Park Hill is a housing estate in Sheffield, England. Designed by Jack Lynn and Ivor Smith and built between 1957 and 1961, the deck access scheme, inspired by Le Corbusier’s Unité d’Habitation and the Smithson's unbuilt schemes, most notably for Golden Lane in London, was viewed as revolutionary at the time.

The concept of the flats was described as "streets in the sky". Broad decks, wide enough for milk floats, had large numbers of front doors opening onto them. Each deck of the thirteen-storey structure, except the top one, has direct access to ground level at some point on the sloping site. The scheme incorporates a shopping precinct and a primary school.

Park Hill was the site of the first large scale slum clearance in Britain, the previous back-to-back housing having been known as "Little Chicago" in the 1930s, due to the violent crimes sometimes committed there, and partially cleared before World War II.

Further housing schemes were completed to similar designs, including Hyde Park in Sheffield.
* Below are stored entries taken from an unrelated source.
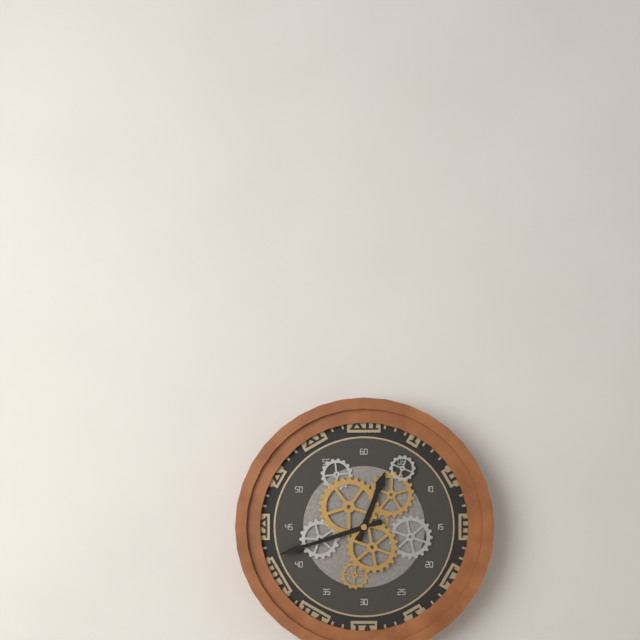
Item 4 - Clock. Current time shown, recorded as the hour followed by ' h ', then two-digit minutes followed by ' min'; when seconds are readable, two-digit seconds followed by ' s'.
12 h 42 min
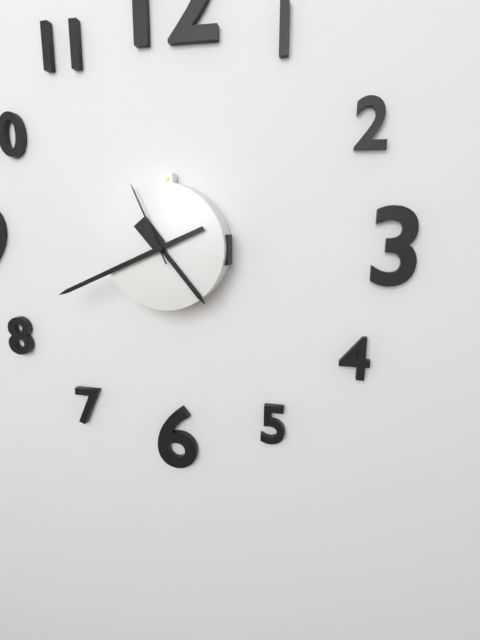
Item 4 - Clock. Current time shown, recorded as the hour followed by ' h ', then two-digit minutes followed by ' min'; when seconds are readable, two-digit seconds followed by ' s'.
4 h 41 min 56 s
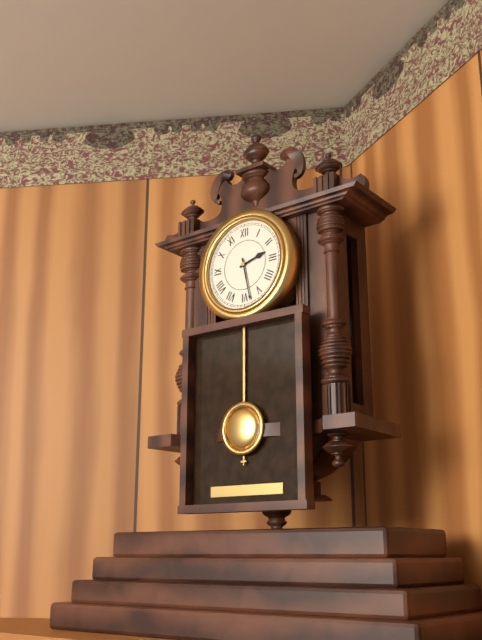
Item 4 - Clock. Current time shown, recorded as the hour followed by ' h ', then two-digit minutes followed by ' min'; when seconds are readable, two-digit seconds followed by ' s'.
2 h 28 min
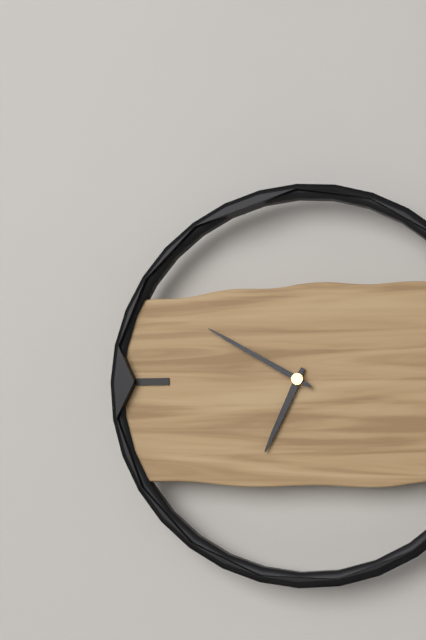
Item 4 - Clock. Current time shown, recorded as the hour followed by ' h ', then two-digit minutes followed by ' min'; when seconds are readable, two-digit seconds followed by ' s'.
6 h 50 min
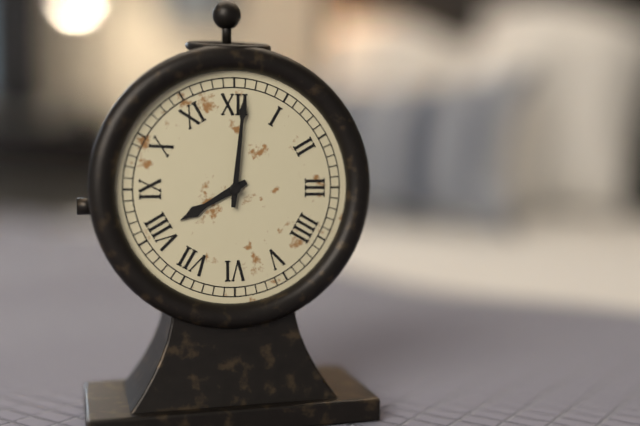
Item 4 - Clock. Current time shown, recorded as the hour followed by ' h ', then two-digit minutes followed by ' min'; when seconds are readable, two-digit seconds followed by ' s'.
8 h 01 min
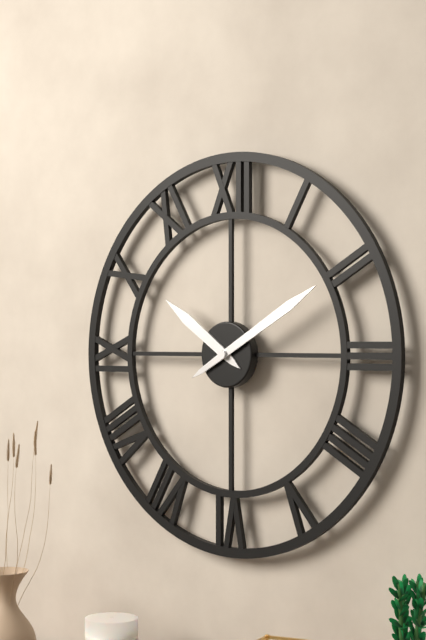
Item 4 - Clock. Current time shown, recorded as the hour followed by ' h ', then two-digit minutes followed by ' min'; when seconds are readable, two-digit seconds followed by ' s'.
10 h 10 min
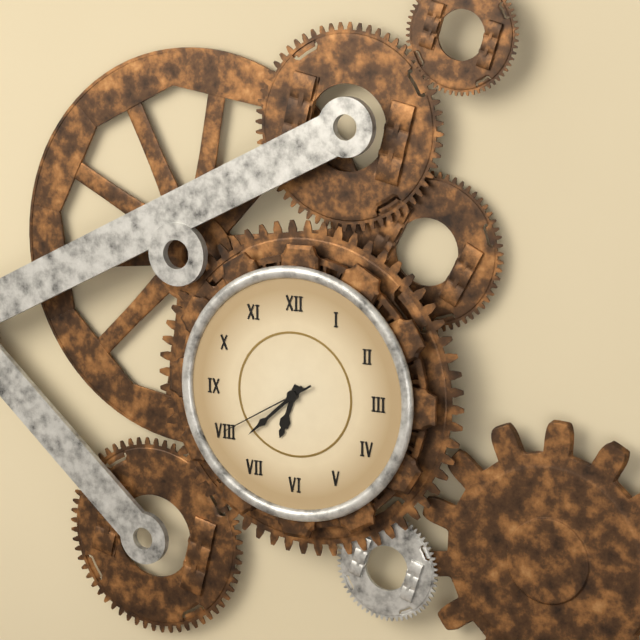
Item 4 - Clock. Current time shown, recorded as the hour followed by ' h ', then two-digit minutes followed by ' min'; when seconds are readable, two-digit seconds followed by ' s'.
6 h 38 min 40 s
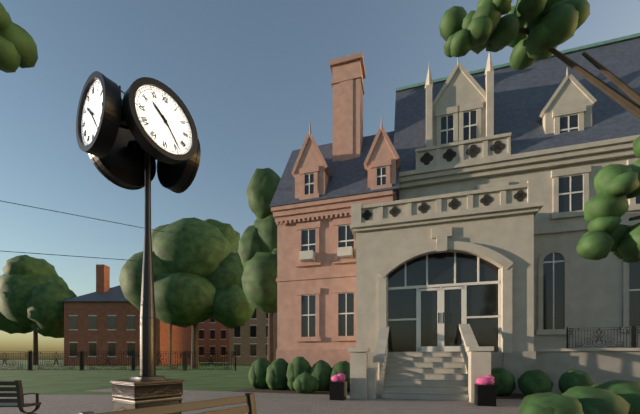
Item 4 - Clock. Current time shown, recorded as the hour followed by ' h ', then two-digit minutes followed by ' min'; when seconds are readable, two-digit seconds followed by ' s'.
10 h 24 min
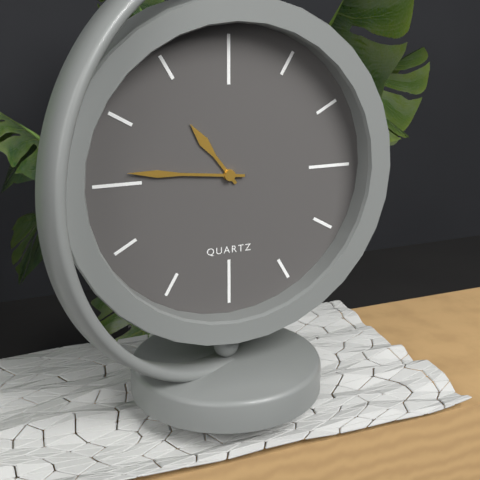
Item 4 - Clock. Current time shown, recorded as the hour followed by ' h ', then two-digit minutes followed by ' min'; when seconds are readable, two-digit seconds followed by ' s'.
10 h 46 min
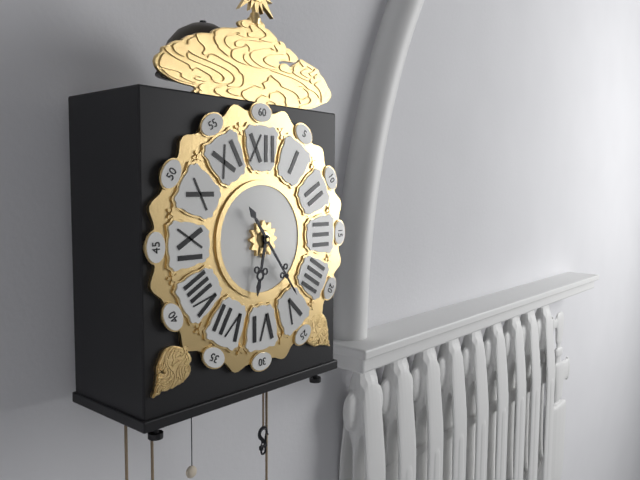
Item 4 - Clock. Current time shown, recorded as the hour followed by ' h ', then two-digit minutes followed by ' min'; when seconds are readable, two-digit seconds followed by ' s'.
6 h 24 min
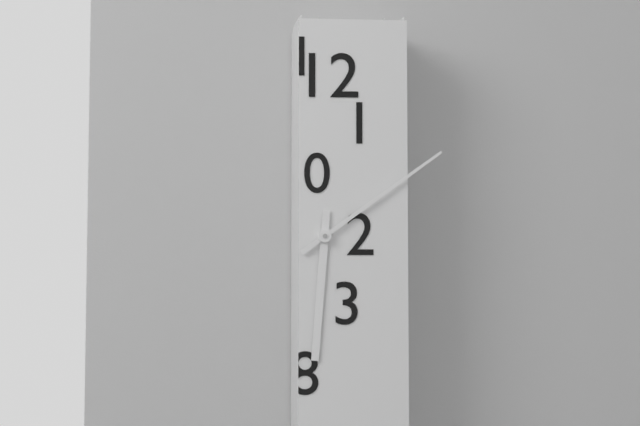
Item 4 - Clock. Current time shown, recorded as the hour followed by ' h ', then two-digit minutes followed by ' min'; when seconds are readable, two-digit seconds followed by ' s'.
6 h 09 min
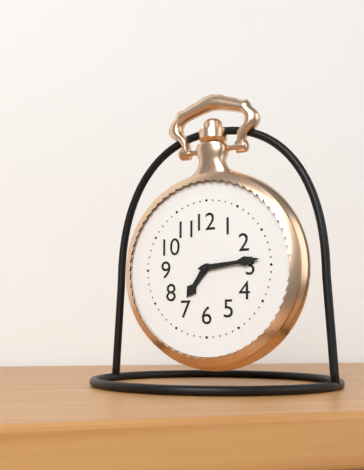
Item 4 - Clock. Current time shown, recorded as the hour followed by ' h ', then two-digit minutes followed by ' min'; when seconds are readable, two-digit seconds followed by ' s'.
7 h 14 min
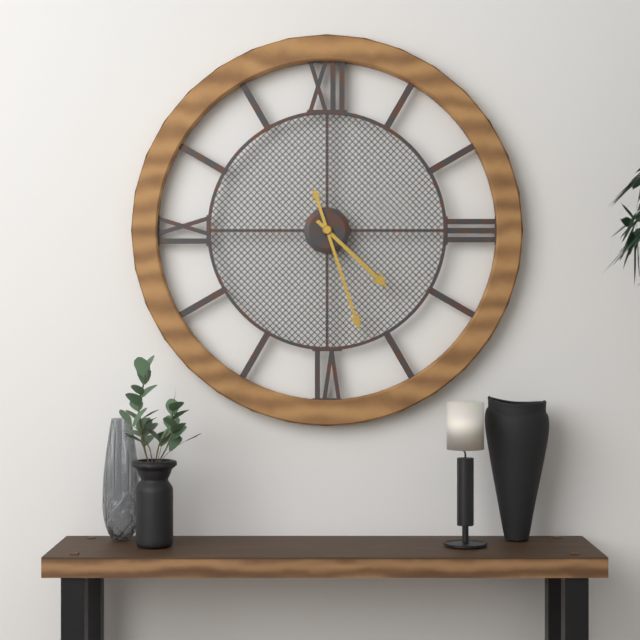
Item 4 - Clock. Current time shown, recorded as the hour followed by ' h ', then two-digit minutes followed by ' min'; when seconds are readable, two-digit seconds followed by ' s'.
4 h 27 min
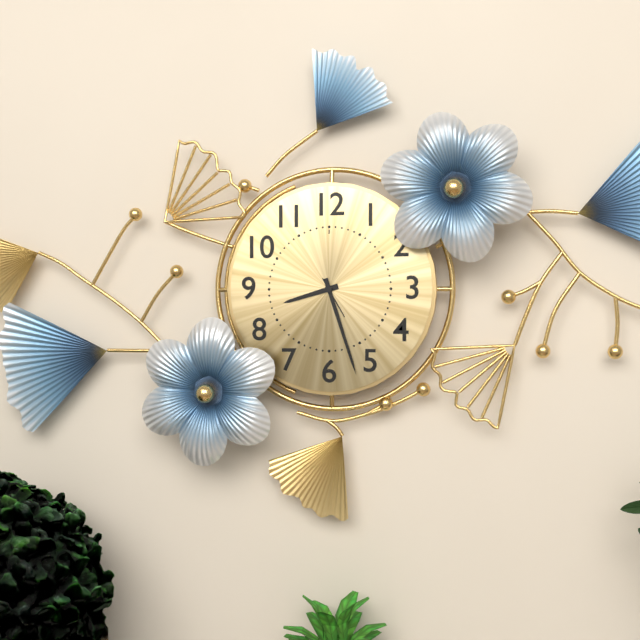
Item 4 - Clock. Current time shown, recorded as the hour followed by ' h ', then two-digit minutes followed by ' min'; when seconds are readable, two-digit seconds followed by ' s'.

Over time, the fabric of the building has decayed somewhat, and some other disadvantages of the estate have become apparent. The complex was Grade II* listed in 1998, making it the largest listed building in Britain. The city council hoped this would attract investment to renovate the building, but are now proposing a privatisation scheme to turn the flats into upmarket apartments and business units.

Park Hill is also the name of the area in which the flats are sited. The name relates to the deer park attached to Sheffield Manor, the remnant of which is now known as Norfolk Park.